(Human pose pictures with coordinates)

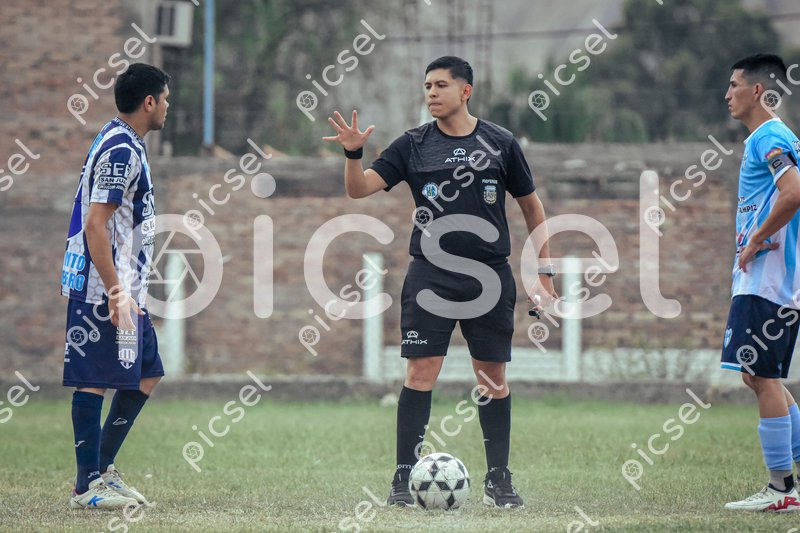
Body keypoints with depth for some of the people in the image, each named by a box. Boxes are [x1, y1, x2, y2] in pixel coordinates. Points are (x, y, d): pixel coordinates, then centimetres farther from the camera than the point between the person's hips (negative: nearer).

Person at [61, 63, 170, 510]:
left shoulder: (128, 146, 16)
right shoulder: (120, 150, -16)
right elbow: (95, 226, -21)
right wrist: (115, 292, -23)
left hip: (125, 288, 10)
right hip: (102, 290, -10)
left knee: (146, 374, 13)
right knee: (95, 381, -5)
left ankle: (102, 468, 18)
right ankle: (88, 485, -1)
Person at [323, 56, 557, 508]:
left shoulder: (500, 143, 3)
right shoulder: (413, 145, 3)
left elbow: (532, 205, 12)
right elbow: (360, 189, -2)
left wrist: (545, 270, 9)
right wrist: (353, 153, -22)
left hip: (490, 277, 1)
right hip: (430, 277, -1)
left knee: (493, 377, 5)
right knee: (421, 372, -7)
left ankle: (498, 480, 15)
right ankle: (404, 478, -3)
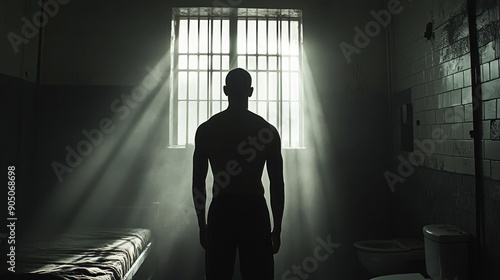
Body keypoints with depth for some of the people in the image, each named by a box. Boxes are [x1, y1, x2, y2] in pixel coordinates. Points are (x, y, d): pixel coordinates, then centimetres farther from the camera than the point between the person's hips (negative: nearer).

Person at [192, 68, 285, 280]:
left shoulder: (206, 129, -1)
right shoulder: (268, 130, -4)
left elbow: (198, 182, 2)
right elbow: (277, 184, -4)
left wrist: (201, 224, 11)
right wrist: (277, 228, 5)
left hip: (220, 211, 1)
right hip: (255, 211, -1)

* * *

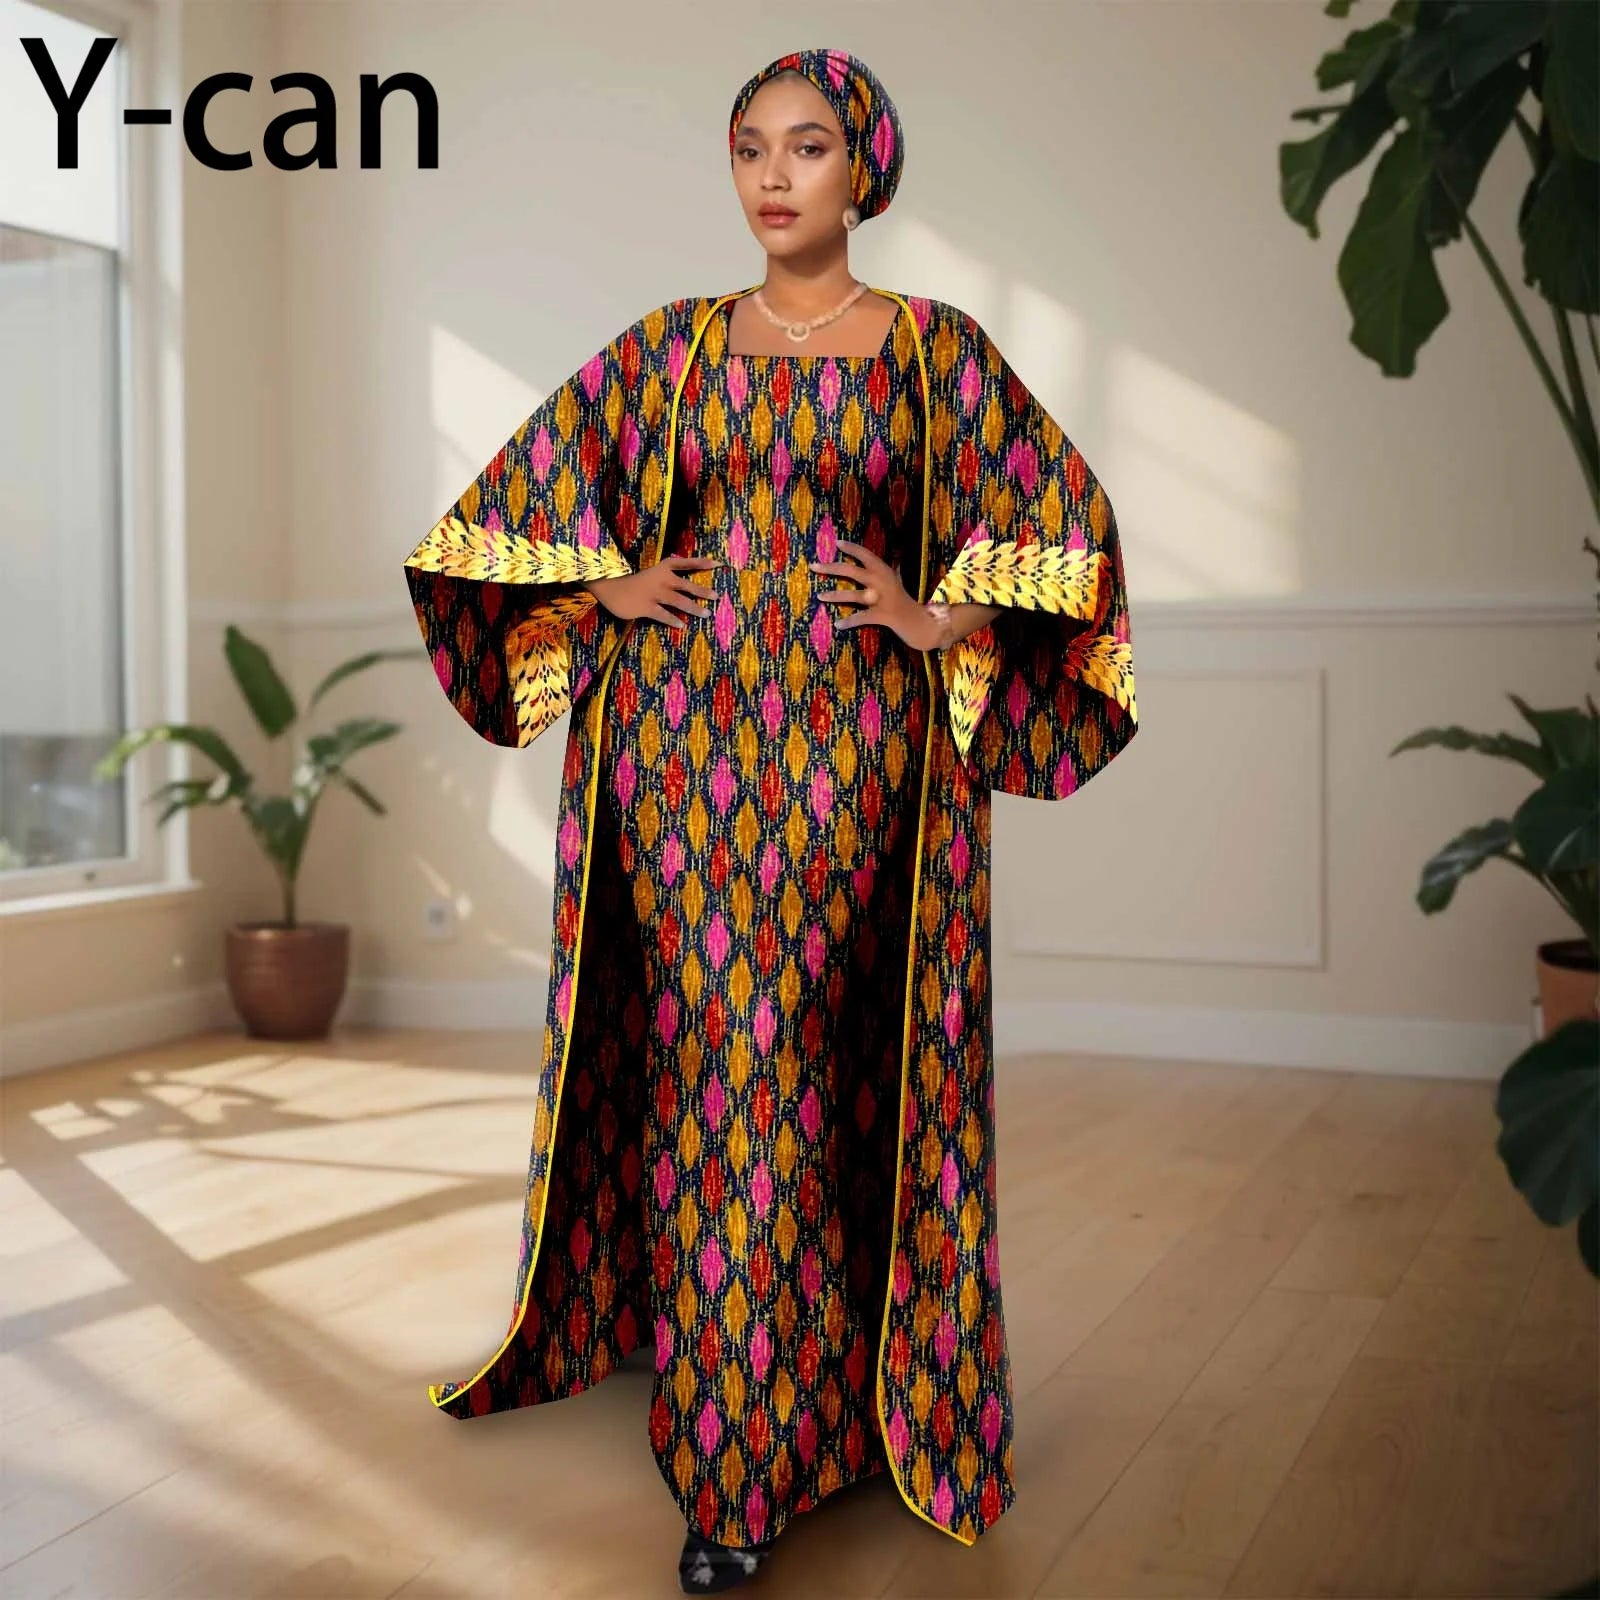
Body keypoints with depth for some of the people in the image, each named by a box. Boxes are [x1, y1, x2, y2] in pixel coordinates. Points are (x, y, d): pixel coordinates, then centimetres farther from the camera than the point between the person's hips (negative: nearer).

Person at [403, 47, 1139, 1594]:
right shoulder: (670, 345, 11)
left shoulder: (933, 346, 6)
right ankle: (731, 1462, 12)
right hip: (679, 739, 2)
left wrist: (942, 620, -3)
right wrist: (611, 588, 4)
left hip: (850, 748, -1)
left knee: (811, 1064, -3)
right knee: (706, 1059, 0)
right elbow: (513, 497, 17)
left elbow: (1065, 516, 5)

◆ WHAT YOU WILL DO ◆
Turn the lines of the listing above into a numbered list, starting at the line that contains "right shoulder: (413, 145, 3)" and ending at the line that contains "left hip: (220, 211, 1)". Skip blank lines and leave the pictures out.

◆ YOUR SOLUTION ◆
1. right shoulder: (413, 145, 3)
2. left elbow: (532, 205, 12)
3. right elbow: (360, 189, -2)
4. left wrist: (545, 270, 9)
5. right wrist: (353, 153, -22)
6. left hip: (490, 277, 1)
7. right hip: (430, 277, -1)
8. left knee: (493, 377, 5)
9. right knee: (421, 372, -7)
10. left ankle: (498, 480, 15)
11. right ankle: (404, 478, -3)
12. Body keypoints with depth for some of the people in the image, each named by a box. Boxes are [x1, y1, x2, y2] in pixel coordinates. Points are (x, y, d): pixel coordinates, then centimetres farther from the camera than the point between the person's hips (negative: nearer).
13. Person at [192, 68, 285, 280]:
14. left shoulder: (206, 129, -1)
15. right shoulder: (268, 130, -4)
16. left elbow: (198, 182, 2)
17. right elbow: (277, 184, -4)
18. left wrist: (201, 224, 11)
19. right wrist: (277, 228, 5)
20. left hip: (220, 211, 1)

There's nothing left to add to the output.